Alla fine, Recep Tayyip Erdoğan ha avuto il suo plebiscito. Lasciamo perdere come, con quanti probabili brogli, con quante schede non timbrate rese improvvisamente valide, cambiando in corsa le regole elettorali, con quanti probabili insulti alla democrazia e quante nefaste conseguenze per il futuro del Paese: il Sultano sul Bosforo ce l’ha fatta e ora si illude di poter governare indisturbato sino al 2029 o, peggio ancora, sino al 2034.
Si illude perché la Turchia, per colpa sua, è ora un paese lacerato, diviso, sfibrato, con le principali città che hanno votato no e le campagne retrive che sostengono questa tirannide senza dignità un po’ per ignoranza e un po’ per la profonda arretratezza in cui versano, condizioni da sempre incentivate da qualunque regime che miri unicamente alla propria autoconservazione.

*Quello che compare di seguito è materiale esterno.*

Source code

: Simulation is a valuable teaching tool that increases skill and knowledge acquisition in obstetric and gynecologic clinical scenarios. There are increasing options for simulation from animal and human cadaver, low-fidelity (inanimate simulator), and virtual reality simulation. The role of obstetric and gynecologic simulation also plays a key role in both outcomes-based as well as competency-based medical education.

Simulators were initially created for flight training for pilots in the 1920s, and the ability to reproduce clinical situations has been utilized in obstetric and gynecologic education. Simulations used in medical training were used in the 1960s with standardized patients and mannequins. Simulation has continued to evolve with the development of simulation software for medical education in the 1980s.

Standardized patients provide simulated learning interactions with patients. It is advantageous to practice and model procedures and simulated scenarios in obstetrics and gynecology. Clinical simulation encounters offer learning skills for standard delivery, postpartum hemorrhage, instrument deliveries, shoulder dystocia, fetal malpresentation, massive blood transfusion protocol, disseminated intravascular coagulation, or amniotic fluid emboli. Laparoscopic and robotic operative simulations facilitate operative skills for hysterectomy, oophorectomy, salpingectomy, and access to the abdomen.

Fatto sta che Erdoğan si è molto indebolito nel corso degli ultimi mesi. Il fallito colpo di Stato dello scorso luglio, la seguente repressione feroce all’indirizzo degli oppositori politici, della minoranza curda e dei sospettati di collaborare con l’odiato Fetullah Gülen e il clima di tensione che si respira in ogni angolo del Paese, tra attentati e violenze d’ogni sorta, hanno reso infatti il dominio del Sultano un potere assoluto ma privo del consenso necessario a far breccia nei cuori delle persone, dunque un potere dimidiato, più fragile, più esposto alla rabbia di una popolazione che si sente in trappola, foriero di un malessere che, prima o poi, gli si ritorcerà contro.
Se a ciò aggiungiamo i voltafaccia del nostro eroe in politica estera, i suoi ambigui rapporti con Putin da una parte e con lo Stato Islamico dall’altra, i suoi affari torbidi e il suo sistema di controllo su qualunque forma di ribellione che inizia a mostrare delle falle evidenti, è assai probabile che l’impero di Erdogan duri ancora qualche anno, al pari della sua Repubblica presidenziale, del suo desiderio di reintrodurre la pena di morte e della sua barbara aggressione nei confronti di qualunque voce dissidente, ma dubito fortemente che possa reggere per oltre un decennio, specie se la crisi mediorientale dovesse precipitare.
La fortuna di Erdoğan, difatti, finora si è basata su una crescita economica impetuosa che adesso sembra essersi arrestata, sulla sua funzione geo-politica e strategica in un quadro internazionale sempre più complesso e, per quanto riguarda i rapporti con il Vecchio Continente, sull’indegno accordo stipulato un anno fa, in base al quale l’Europa chiude entrambi gli occhi sulla disumanità del padrone di Ankara a patto che questi si tenga i disperati in fuga dalla guerra nel Siraq, onde evitare un’ulteriore avanzata delle cosiddette forze anti-sistema.
Naturalmente, questo consegnarsi mani e piedi ad un personaggio pericoloso e inaffidabile ha esposto l’Europa ad ogni possibile ritorsione, non ha arrestato l’ascesa di una sola delle cosiddette forze populiste e sovraniste, che anzi si sono rafforzate ovunque, e ci ha sottoposto, in compenso, al continuo rischio di un’invasione incontrollata di migranti cui non saremmo minimamente in grado di fare fronte.
Poiché, però, sia il quadro internazionale sia la questione dei migranti si stanno vieppiù aggravando e poiché Putin non sembra essere disposto a subire alcuna forma di ricatto, specie per quanto concerne le sue aree di influenza in Siria, e considerando che un’eventuale vittoria della Merkel o di Schulz indurrebbero, probabilmente, la Germania a rivedere i rapporti con la Penisola anatolica, non è assurdo sostenere che le condizioni complessive che hanno agevolato l’ascesa di Erdoğan potrebbero presto venire meno. La rivolta, a quel punto, sarebbe tremenda, con conseguenze imponderabili, e guai a pensare che da questo baratro se ne potrebbe uscire senza altro dolore, altre vittime e altri tormenti perché purtroppo non sarebbe così.
Un’Europa unita, autorevole e in grado di riaffermare le proprie ragioni costitutive e i propri valori basilari potrebbe provare a scongiurare un esito tanto infausto, evitando che la catastrofe si trasformi in una mattanza, ma certo è che questa Europa debole, inesistente in politica estera, autoreferenziale e cinica ai limiti dell’immoralità, questa Europa costituisce, invece, una parte del problema anziché la soluzione alle spaventose turbolenze che saremo chiamati ad affrontare nei prossimi dieci anni.